One day I saw two stones side by side not far from where I sat, and it so happened I noticed them in a spell of numbness when I was neither talking aloud to you nor crying. In fact I was caught off guard, when I was not thinking of anything at all. Of these two stones, one was large and dark and squarish, and had a ribbon of quartz running through it. The other was pale and much smaller, and its rounded surface sparkled with dots of mica. It was touching the other one in a way that made me think of a person whose forehead was resting against the chest of someone bigger. They leaned toward each other, joined and motionless, arrested in the moment just before they would embrace. That was the remarkable thing, that their absolute stillness held within it an intimation of a movement yet to happen. Father and child.
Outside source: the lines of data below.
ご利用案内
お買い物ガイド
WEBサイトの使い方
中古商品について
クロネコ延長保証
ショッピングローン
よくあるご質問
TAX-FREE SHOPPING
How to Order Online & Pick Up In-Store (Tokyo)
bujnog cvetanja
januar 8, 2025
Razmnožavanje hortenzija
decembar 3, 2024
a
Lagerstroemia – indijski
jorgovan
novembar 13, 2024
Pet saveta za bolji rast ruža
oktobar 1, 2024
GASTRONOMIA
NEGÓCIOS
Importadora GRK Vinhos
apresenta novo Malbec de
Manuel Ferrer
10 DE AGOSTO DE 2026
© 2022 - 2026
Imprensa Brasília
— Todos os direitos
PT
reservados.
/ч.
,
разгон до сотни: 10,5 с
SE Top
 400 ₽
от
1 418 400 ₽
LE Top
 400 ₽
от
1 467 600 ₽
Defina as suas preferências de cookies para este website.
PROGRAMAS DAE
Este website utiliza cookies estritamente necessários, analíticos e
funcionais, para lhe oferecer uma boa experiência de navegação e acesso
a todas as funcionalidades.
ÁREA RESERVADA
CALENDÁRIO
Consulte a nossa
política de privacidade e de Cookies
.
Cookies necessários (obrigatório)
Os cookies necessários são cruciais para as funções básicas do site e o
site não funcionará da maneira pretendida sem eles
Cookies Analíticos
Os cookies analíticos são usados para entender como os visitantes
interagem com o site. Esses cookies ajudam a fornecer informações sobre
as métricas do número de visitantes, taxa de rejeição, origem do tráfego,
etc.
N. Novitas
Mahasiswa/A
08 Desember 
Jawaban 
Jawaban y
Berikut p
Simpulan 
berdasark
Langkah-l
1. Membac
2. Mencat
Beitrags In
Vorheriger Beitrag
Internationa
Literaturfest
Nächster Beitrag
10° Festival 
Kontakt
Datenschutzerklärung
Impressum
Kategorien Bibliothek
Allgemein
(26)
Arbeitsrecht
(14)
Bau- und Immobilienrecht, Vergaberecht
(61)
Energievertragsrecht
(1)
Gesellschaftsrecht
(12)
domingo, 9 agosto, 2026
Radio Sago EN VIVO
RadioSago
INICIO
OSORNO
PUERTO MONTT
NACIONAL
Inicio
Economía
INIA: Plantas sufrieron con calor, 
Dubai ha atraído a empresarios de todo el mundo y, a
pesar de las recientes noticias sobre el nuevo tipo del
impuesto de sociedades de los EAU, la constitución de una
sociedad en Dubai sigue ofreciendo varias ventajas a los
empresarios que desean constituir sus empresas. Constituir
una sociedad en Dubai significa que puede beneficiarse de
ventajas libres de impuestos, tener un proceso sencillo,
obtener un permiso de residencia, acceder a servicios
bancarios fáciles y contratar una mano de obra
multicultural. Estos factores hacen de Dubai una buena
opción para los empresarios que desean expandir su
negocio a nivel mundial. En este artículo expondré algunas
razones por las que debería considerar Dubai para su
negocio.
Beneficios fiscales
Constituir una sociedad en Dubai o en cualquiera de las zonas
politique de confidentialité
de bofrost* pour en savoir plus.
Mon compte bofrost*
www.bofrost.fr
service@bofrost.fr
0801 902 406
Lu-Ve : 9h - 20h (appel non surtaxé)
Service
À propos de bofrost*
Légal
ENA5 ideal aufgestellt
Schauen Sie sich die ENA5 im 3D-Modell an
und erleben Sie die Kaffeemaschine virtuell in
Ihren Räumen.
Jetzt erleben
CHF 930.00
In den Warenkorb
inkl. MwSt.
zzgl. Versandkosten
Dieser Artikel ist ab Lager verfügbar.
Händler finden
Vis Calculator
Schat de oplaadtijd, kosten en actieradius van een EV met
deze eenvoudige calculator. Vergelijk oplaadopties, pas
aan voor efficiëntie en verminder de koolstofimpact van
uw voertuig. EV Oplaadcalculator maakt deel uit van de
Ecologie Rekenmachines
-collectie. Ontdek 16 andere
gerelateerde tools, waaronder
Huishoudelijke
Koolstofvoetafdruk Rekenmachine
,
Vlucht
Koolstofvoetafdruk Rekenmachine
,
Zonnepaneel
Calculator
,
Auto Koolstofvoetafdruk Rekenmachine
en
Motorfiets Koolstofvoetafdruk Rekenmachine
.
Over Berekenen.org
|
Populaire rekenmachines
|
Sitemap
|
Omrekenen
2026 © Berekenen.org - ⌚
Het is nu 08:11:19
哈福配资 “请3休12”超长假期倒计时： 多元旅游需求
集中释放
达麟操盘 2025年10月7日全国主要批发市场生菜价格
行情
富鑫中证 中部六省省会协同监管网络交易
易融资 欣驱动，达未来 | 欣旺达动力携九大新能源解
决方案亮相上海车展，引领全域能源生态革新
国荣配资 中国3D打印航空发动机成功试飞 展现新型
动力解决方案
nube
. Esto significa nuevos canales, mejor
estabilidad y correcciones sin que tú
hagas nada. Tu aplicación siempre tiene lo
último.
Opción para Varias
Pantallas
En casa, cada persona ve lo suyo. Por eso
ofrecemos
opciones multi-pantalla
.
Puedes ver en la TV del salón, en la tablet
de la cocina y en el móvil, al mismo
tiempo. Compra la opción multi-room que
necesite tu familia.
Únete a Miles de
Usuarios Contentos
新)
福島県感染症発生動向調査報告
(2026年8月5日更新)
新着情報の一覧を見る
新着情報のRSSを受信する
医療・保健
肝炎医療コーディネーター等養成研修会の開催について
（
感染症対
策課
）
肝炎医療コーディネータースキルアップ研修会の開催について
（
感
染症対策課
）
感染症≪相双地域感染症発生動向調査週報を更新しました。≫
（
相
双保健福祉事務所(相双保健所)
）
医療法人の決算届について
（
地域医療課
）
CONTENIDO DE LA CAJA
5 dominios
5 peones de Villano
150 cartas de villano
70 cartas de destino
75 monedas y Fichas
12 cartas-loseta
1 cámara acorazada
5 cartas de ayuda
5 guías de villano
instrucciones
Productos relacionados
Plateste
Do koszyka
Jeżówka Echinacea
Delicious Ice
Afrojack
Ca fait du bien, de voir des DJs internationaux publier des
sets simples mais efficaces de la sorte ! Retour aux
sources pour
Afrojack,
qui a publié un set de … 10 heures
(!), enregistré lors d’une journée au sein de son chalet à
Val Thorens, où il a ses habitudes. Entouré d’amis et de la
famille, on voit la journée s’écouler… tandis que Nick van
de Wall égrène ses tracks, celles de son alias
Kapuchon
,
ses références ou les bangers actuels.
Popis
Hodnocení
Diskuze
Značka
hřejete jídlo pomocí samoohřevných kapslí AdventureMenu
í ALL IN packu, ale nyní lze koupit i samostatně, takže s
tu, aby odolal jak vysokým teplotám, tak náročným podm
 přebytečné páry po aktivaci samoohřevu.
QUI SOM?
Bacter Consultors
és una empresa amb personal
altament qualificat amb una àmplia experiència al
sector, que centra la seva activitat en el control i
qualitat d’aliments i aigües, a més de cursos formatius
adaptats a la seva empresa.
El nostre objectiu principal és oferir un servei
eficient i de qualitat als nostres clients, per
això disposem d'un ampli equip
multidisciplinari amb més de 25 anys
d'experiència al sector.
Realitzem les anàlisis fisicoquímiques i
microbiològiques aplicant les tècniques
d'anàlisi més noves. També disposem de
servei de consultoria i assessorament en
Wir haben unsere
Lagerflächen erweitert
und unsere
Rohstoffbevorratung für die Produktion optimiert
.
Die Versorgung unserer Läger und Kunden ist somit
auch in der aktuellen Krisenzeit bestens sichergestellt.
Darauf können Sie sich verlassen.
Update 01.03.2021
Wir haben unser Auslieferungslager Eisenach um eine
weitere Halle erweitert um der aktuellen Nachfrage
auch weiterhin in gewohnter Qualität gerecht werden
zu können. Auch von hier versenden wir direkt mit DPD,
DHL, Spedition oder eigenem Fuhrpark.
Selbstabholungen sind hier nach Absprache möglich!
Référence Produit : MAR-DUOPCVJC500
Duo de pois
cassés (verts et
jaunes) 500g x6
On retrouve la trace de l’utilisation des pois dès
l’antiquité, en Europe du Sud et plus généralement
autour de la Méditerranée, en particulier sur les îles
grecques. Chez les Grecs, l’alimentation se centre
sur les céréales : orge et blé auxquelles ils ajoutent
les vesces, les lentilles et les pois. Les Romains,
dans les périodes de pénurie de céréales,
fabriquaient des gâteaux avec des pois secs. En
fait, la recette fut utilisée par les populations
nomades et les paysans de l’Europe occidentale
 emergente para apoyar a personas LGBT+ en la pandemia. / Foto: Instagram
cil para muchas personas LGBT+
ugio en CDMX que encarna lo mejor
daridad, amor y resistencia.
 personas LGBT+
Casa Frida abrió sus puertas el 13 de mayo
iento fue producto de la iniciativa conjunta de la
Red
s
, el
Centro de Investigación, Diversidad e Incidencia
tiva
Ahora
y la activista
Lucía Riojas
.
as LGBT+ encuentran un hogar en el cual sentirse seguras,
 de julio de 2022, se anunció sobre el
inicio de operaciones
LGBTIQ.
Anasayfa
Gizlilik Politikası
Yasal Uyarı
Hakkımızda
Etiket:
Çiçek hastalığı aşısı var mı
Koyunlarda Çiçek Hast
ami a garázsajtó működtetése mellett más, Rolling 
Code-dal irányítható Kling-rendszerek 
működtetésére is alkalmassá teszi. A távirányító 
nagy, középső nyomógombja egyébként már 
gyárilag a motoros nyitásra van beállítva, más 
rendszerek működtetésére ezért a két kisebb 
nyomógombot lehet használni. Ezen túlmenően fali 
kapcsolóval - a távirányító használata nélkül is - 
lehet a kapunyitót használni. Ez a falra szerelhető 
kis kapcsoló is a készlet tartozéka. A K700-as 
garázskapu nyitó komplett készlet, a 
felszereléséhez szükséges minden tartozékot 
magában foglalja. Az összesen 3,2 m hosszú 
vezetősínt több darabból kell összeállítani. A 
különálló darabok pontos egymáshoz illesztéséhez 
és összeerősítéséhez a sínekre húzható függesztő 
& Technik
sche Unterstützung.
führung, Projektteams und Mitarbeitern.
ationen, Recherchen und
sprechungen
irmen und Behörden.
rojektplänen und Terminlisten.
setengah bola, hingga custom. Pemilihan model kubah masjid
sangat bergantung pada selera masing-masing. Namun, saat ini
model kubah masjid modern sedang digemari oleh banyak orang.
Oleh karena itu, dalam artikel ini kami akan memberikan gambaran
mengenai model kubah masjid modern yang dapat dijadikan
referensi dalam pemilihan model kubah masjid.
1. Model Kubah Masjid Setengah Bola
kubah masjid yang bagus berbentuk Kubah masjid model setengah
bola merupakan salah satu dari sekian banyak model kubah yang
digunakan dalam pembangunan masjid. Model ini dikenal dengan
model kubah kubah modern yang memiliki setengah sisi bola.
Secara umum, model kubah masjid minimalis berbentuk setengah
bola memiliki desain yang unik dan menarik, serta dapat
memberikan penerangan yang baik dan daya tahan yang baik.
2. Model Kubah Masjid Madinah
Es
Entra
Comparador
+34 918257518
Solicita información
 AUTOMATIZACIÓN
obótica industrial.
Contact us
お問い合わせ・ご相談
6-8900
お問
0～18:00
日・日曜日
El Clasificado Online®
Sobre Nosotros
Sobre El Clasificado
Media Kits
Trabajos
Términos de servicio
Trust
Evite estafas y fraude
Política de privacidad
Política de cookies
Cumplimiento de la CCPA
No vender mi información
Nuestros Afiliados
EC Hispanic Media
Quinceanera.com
I moved closer, my eyes traveling across every line and plane, gauging the shape of the empty space around them, measuring the distance between. And as I gazed at the point where the two stones tilted and met-the touching of forehead to chest-I felt the world shrink around me. This was surprising, because what I was looking at were, after all, lumps of stone.
Yet I wanted them kept exactly this way, leaning together, and I wanted to be able to find them again the next time I came. So I got up and gathered a pile of the biggest stones I could lift and I set them, one by one, in a wide circle around my stones (and they were certainly, after my concentrated attention to them, mine, as if I had sculpted every angle myself). Then I saw that one of the large stones I’d placed in the circle was crusted with dead strands of waterweed, blackened and brittle from the sun. This displeased me. I carried it down to the river and cleaned it and set it back in its place.
Now inside their circle, my pair of stones looked diminished and without distinction. So I began clearing the space between them and the circle, lifting away pebbles and digging my stones in with my hands to fix them precisely, and so elaborating, without changing it, their relationship to each other. My mind was absolutely clear about how these two figures should look. Yes, they were now figures. When I had finished, they stood proud on a flat bed of shingle within the low ring of stones.
After that, every time I came there I set to work, adding a few more stones to the circle. To protect the figures, I told myself. I went up and down finding shards of slate and flat stones to keep the ring stable as it grew, then I added bulky stones again, for height. I made mistakes and learned as I went. I had to build, dismantle, and rebuild. As the circle rose up around the figures, there were collapses to deal with. I needed to use smaller and smaller stones as it went higher, and I don’t know why I didn’t abandon the whole thing when it became irksome to go searching for just the right stone to keep going. Instead, feeling very clever, I started to bring Ron’s hammers with me so I could break stones to the size I wanted. Nor did I know, when I loved the sight of my father and child stones, why I went on with a task that was going to conceal them from me. Because by then I had recognized that the ring of stones was a wall going up around my beloved ones.